Monday, March 5, 2012

Get Out of the House Now!


Every year there was one day we celebrated and yet it was the one day of the year that each and every one of us over the age of six truly dreaded and that was the day the entire family, including the relatives that lived in Kentucky, came to visit my grandmother. Unfortunately, that meant that the Bakers (those relatives from Kentucky) would bring their 12 year old son Horace.
Now, Horace was a great kid…he really was except he never learned anything having to do with manners and that meant that he reached across the table for something he wanted, pushed Grandma out of the way so he could get into the bathroom first and even told off his mom and dad whenever he felt like it but, as we would find out was all kids play compared to his 12th year.
He showed up as usual kicking people in the shins and telling them off and he kept that up until Grandma called everyone to dinner. Of course he was the first in line and boy did he ever fill up his plate especially with my grandmother’s heirloom baked beans. No one had a thought about it. Hell, they were just happy the brat left food for anyone else.
We sat at a big table in the dining room. I am not sure where she got it but Grandma must have known that she was going to have a big family since the table sat 20 people in comfort. Anyway, Horace was at the other end of the table from me and I watched as he cleaned his plate in less than five minutes and then he rushed up and got another plate loaded with baked beans.
It was about a half an hour later when I saw people starting to turn green and rushing to the bathroom. It was like they were doing the wave the way it worked. Eventually everyone, including me, did their duty in the bathroom…the only exception was Horace. He just sat there and kept eating. The thing was, even the dog got up and ran from the room.
Uncle Fred and my grandmother looked at each other and then decided to call 911 since whatever it was may be killing all of us. I couldn’t hear what was being said but Grandma said we all had to leave the house and wait across the street until the house was cleared of whatever it was. So, we stopped eating and went across the street. The only person who seemed to be having fun was Horace who was simply smiling his ass off.

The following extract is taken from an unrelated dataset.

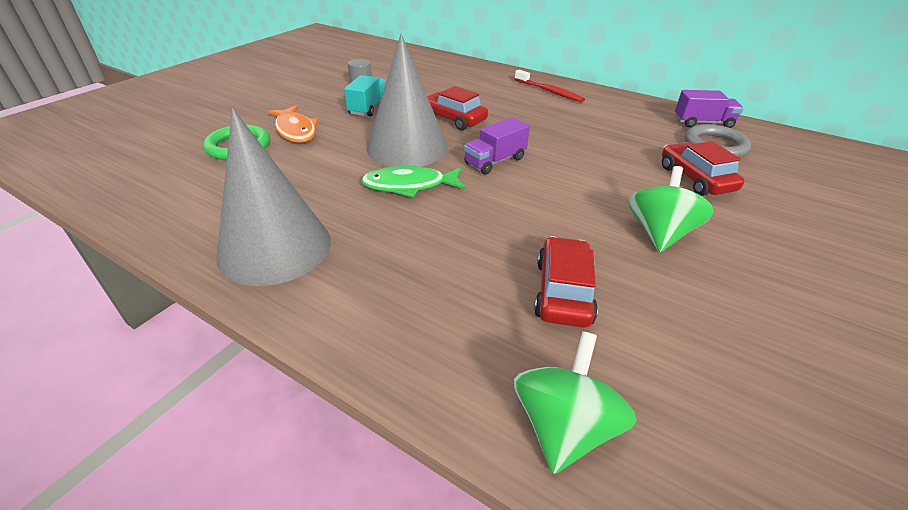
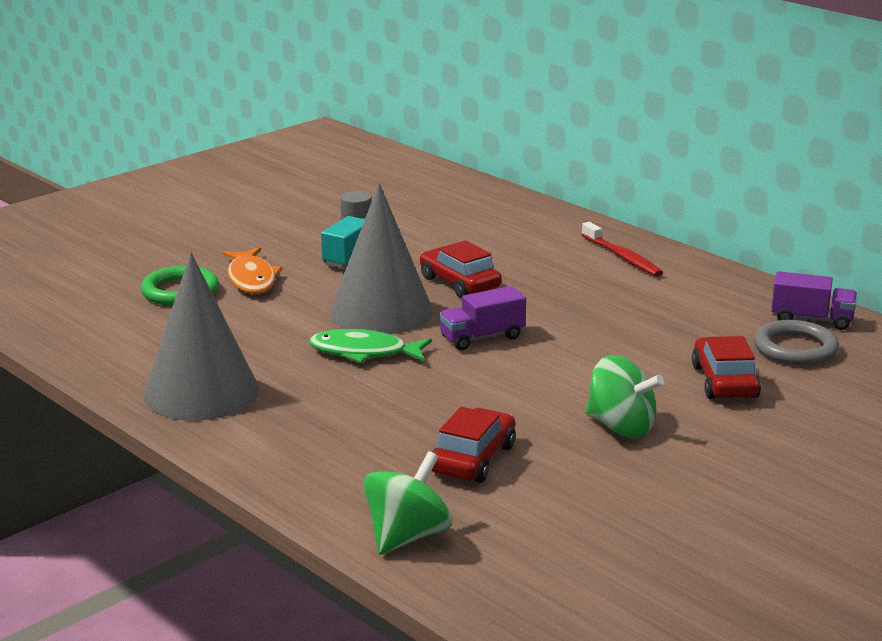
camera: 15 degrees right, 15 degrees down
(659, 233) = (621, 427): green spinning top -> green spinning top turned 90 degrees clockwise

The police and Gas Company showed up first. They evacuated the homes next to my grandmother’s and taped the area off. Then the fire department showed up and, once they kicked the front door in, they went in and searched the house. The smell was still there when they came back out. The head fireman said they could not find a leak or anything that would cause the smell and they recommended that we get a hotel and spend the night out of the house.
Horace wasn’t smiling anymore he was laughing so hard that you could see blood vessels popping one after the other of his forehead.
“What in the hell are you laughing at,” Uncle Fred said with a very stern look on his face.
Horace looked at him. He was still laughing when he told Uncle Fred, “Dad, you know how I can’t eat beans? Well, Grandma made them so good I just couldn’t resist.”
“And…” Uncle Fred asked.
“I cut one during dinner. It was a great one. You used to call it silent but deadly. It must have really worked.” Horace had such a look of pride in his fart that it was hard to get mad at him.
The police, firemen and the gas workers filled out their reports and drove away after telling us that everything was safe and we could go back to having fun.
We all went back into the house. The smell was gone and amazingly the food wasn’t spoiled so we all sat down and we finally laughed about what had happened. It was pretty much the same as before everything took place except for one this…Horace was at his own table in the backyard as far away from the house as possible. We loved him…we truly did but why take a chance if you know what I mean.